BEGIN Supplied entries

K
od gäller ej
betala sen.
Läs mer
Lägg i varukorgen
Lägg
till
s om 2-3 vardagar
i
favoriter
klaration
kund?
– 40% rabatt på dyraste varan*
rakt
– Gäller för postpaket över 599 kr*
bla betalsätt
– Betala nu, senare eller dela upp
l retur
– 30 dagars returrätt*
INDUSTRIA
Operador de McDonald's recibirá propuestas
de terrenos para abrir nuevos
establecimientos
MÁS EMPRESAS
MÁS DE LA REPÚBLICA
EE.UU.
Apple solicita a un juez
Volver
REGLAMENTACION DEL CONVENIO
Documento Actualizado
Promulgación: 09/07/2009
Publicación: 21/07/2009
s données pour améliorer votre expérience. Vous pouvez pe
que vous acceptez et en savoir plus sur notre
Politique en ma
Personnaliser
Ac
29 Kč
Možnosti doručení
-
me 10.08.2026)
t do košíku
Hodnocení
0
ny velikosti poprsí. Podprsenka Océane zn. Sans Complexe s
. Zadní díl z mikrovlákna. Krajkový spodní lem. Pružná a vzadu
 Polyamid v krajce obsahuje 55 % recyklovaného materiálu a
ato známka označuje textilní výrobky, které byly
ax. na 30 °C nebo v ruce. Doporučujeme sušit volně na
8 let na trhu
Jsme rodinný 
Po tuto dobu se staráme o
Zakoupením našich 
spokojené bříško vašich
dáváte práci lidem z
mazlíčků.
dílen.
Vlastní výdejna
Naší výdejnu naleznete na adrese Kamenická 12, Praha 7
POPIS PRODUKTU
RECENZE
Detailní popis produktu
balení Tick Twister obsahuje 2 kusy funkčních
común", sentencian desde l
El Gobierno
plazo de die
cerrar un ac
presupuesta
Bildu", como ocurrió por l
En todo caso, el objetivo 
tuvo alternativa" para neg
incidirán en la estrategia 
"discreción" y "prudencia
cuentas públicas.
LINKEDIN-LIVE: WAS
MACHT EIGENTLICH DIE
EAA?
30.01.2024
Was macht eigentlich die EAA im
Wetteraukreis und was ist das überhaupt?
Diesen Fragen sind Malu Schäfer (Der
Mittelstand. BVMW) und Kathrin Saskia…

END Supplied entries

- [Task prompt]
Looking over the records, find each line with the word "para" and copy it.

- [Response below]
de terrenos para abrir nuevos
tuvo alternativa" para neg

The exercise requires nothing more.